New Mexico Cannabis Bill Filed

New Mexico Cannabis Bill Aims to Curtail Unregulated Market

New Mexico lawmakers are proposing a comprehensive bill to refine cannabis laws by targeting the illicit market, enhancing regulatory powers, revising licensing rules, and implementing new rules on advertising and packaging, such as a ban on cartoon imagery and a requirement for brands to use opaque packaging.

Full story after the jump.

As New Mexico marks the two-year anniversary of legalizing recreational cannabis, state lawmakers are actively revisiting the regulations governing its sale and use. Spearheaded by Senator Katy Duhigg (D-Albuquerque), the legislative body is set to introduce a comprehensive bill that aims to refine and enhance existing cannabis laws, according to a report from local news outlet KRQE.

A key focus of the bill is the burgeoning illegal cannabis market within New Mexico. Senator Duhigg highlighted the challenges posed by illegal cannabis, particularly with products entering from neighboring states. Duhigg estimates that illicit sales currently account for about one third of the New Mexico cannabis market: to combat this, the bill proposes a clear definition of illegal cannabis and escalates penalties for trafficking, with a special emphasis on repeat offenders.

The proposed legislation also seeks to empower the Cannabis Control Division (CCD) by granting it authority to seize illegal cannabis products found during investigations. This move is intended to prevent these products from filtering into the black market, thereby strengthening the legal cannabis industry.

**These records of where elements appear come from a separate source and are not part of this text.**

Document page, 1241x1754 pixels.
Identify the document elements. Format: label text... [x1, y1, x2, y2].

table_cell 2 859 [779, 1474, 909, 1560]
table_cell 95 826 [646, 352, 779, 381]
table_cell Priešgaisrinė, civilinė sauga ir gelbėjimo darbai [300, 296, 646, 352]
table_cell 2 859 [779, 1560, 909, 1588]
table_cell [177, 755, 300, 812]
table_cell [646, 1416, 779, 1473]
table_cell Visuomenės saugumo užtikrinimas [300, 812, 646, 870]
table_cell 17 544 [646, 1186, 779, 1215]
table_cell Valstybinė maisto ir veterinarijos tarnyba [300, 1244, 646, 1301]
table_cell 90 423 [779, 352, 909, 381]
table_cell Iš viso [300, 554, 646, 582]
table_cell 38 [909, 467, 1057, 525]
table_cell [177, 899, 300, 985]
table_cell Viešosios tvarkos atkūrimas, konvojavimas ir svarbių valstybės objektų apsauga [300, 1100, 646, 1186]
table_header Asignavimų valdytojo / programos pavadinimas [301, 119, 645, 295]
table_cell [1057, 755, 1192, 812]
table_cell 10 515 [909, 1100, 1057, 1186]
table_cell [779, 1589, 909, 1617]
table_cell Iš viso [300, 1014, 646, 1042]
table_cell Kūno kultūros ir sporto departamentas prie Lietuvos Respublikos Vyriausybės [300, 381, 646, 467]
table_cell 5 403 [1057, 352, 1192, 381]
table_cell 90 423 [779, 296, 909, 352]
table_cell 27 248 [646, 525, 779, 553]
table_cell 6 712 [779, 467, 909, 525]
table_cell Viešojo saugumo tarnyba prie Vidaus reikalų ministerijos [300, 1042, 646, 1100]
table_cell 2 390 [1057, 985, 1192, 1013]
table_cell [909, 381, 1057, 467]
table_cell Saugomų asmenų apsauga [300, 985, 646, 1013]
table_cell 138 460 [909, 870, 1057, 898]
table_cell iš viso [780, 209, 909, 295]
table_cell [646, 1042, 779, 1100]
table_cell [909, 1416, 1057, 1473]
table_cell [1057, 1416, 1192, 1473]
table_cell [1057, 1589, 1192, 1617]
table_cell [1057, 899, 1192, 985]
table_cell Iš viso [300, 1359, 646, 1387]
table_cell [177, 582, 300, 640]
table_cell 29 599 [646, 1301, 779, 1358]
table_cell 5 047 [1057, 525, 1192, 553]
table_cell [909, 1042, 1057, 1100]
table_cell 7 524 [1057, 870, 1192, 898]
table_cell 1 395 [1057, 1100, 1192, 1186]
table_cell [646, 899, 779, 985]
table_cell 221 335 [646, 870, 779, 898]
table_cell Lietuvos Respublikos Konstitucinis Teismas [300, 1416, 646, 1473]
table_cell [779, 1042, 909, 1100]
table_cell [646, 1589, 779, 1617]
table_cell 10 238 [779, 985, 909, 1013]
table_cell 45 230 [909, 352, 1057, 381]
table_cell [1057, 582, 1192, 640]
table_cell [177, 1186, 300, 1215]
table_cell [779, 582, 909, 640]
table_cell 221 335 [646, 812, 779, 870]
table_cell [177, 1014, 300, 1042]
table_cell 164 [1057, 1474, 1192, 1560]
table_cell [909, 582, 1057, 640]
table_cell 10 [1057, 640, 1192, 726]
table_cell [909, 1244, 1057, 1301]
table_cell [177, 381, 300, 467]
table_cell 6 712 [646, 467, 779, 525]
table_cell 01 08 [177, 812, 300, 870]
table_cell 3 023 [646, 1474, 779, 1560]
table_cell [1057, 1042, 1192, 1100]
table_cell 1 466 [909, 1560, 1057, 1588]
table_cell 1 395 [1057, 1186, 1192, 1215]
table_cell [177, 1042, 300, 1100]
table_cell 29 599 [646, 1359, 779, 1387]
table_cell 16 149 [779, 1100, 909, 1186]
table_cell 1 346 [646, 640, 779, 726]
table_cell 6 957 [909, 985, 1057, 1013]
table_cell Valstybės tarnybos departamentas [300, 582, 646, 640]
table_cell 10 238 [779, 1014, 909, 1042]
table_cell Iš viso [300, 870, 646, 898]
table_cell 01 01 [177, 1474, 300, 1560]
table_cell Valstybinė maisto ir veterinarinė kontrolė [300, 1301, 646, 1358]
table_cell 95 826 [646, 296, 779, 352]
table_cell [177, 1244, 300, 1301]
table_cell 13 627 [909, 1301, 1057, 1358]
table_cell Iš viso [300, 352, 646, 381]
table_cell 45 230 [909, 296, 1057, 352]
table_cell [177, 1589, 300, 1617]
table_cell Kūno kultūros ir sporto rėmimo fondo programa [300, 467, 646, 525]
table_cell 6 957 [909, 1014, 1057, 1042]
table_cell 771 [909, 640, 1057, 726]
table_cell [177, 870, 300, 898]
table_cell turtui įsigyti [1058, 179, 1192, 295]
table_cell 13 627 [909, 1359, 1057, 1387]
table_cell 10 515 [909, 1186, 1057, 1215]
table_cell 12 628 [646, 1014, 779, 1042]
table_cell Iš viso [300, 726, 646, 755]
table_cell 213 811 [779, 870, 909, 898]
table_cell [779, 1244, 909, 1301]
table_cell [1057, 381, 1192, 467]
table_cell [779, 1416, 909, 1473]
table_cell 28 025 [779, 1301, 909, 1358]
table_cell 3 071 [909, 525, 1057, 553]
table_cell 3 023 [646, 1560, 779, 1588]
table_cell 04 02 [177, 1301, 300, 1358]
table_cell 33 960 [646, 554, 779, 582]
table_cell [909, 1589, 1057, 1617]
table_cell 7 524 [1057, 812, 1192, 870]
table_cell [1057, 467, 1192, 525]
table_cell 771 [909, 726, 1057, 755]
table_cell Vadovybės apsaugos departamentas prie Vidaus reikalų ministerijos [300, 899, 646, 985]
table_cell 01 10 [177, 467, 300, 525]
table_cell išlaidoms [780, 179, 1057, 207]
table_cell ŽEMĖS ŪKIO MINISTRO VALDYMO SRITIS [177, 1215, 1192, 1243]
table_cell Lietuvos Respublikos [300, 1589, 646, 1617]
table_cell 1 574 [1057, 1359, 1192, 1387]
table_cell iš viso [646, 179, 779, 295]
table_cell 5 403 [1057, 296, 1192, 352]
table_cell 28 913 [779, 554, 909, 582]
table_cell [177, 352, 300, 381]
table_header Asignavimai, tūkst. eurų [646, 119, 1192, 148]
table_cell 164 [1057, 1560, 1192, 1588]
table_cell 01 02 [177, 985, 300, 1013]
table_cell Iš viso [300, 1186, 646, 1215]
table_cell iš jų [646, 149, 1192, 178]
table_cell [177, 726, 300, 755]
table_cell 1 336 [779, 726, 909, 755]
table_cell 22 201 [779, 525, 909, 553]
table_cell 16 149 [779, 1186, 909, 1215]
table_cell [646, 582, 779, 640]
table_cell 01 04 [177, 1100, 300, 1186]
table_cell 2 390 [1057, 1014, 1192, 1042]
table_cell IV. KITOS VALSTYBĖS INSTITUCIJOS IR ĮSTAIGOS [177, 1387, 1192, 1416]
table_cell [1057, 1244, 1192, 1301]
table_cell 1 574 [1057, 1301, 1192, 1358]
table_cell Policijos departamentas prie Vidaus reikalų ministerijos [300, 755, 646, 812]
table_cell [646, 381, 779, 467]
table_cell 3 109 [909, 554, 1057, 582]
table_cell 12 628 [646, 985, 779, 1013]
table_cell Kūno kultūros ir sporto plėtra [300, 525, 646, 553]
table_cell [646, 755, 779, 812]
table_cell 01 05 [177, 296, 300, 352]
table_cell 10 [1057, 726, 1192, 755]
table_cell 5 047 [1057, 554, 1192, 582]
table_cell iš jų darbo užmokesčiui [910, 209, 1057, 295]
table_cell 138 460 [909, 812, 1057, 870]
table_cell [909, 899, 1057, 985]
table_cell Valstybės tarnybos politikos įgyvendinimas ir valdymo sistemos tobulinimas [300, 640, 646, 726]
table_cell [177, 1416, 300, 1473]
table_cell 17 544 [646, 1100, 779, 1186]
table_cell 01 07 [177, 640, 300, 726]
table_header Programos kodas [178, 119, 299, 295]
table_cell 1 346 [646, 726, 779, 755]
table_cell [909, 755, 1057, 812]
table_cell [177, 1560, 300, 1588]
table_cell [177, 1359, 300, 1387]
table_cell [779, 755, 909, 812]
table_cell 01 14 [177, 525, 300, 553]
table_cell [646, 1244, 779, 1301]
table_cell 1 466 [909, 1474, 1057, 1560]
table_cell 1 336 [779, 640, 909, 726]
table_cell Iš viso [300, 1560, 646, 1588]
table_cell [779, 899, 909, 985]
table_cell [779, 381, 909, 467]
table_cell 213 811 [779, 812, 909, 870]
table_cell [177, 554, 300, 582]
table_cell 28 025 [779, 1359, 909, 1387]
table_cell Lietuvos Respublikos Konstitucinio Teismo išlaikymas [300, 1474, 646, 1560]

“Now that we’ve had a couple of years to see how recreational cannabis is working in New Mexico, we now know where we need to make adjustments cause we have the benefit of that bug testing.”

– Duhigg, via KRQE

According to the report, another significant change in the bill involves the easing of licensing restrictions. The initial laws prohibited holding both a cannabis and liquor license simultaneously. Duhigg’s bill revises this, allowing individuals to own licenses for both, though not permitting the serving of both substances at the same location. This change is intended to mitigate public safety risks while providing more flexibility for business owners.

The bill also introduces tighter controls on cannabis advertising and packaging. Aimed at reducing appeal to children, the new rules would ban cartoon imagery and require opaque packaging. While the former is a common regulation in state-legal markets, mandatory opaque packaging would be a more extreme restriction that could hinder consumers’ ability to choose which products to buy — likely benefiting brands that focus more on packaging and presentation than product quality.

Despite the limited duration of the 30-day legislative session, Senator Duhigg expressed optimism about the bill’s prospects. She emphasized the importance of these revisions for the numerous New Mexicans who rely on the cannabis industry for their livelihood.